(Entries provided begins)
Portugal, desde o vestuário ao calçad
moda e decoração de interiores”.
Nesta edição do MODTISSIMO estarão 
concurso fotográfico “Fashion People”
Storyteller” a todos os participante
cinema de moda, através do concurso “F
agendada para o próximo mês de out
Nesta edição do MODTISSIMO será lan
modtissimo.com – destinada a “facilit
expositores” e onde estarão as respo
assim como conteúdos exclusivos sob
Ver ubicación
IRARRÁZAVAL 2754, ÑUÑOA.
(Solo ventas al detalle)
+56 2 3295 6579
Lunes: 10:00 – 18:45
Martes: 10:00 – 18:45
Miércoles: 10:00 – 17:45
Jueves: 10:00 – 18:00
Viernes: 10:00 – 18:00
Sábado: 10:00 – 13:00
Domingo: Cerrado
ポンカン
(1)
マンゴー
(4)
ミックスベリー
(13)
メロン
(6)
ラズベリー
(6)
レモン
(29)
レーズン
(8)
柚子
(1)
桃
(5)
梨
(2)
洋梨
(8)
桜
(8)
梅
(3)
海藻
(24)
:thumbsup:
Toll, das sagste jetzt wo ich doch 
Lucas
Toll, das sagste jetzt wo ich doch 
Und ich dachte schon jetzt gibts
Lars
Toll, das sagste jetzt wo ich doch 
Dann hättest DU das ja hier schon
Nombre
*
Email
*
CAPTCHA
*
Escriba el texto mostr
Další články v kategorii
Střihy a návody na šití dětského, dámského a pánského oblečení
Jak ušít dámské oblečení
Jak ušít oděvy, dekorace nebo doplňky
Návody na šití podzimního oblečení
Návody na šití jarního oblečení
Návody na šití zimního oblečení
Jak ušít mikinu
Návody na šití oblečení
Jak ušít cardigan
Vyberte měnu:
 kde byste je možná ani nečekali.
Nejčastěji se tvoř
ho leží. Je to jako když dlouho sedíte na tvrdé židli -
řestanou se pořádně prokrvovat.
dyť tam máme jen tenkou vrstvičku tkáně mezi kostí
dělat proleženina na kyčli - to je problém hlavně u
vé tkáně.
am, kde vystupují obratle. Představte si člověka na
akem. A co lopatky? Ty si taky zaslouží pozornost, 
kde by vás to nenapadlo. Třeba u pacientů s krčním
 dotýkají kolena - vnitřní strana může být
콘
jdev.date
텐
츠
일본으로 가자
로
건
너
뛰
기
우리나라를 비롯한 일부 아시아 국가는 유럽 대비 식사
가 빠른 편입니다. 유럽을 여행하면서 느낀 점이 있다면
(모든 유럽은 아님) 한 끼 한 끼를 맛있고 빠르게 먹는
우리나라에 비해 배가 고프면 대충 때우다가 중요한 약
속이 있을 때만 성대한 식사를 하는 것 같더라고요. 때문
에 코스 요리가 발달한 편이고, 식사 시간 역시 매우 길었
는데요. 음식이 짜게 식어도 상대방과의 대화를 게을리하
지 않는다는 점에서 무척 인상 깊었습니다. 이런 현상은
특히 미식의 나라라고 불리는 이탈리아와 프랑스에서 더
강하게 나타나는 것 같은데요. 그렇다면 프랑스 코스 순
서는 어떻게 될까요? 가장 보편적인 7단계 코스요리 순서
(Entries provided ends)
● **Work item**
With the line containing "Návody na šití podzimního oblečení" as the start and the last line of the entries as the end, print that whole span exactly.

● **Solution to this problem**
Návody na šití podzimního oblečení
Návody na šití jarního oblečení
Návody na šití zimního oblečení
Jak ušít mikinu
Návody na šití oblečení
Jak ušít cardigan
Vyberte měnu:
 kde byste je možná ani nečekali.
Nejčastěji se tvoř
ho leží. Je to jako když dlouho sedíte na tvrdé židli -
řestanou se pořádně prokrvovat.
dyť tam máme jen tenkou vrstvičku tkáně mezi kostí
dělat proleženina na kyčli - to je problém hlavně u
vé tkáně.
am, kde vystupují obratle. Představte si člověka na
akem. A co lopatky? Ty si taky zaslouží pozornost, 
kde by vás to nenapadlo. Třeba u pacientů s krčním
 dotýkají kolena - vnitřní strana může být
콘
jdev.date
텐
츠
일본으로 가자
로
건
너
뛰
기
우리나라를 비롯한 일부 아시아 국가는 유럽 대비 식사
가 빠른 편입니다. 유럽을 여행하면서 느낀 점이 있다면
(모든 유럽은 아님) 한 끼 한 끼를 맛있고 빠르게 먹는
우리나라에 비해 배가 고프면 대충 때우다가 중요한 약
속이 있을 때만 성대한 식사를 하는 것 같더라고요. 때문
에 코스 요리가 발달한 편이고, 식사 시간 역시 매우 길었
는데요. 음식이 짜게 식어도 상대방과의 대화를 게을리하
지 않는다는 점에서 무척 인상 깊었습니다. 이런 현상은
특히 미식의 나라라고 불리는 이탈리아와 프랑스에서 더
강하게 나타나는 것 같은데요. 그렇다면 프랑스 코스 순
서는 어떻게 될까요? 가장 보편적인 7단계 코스요리 순서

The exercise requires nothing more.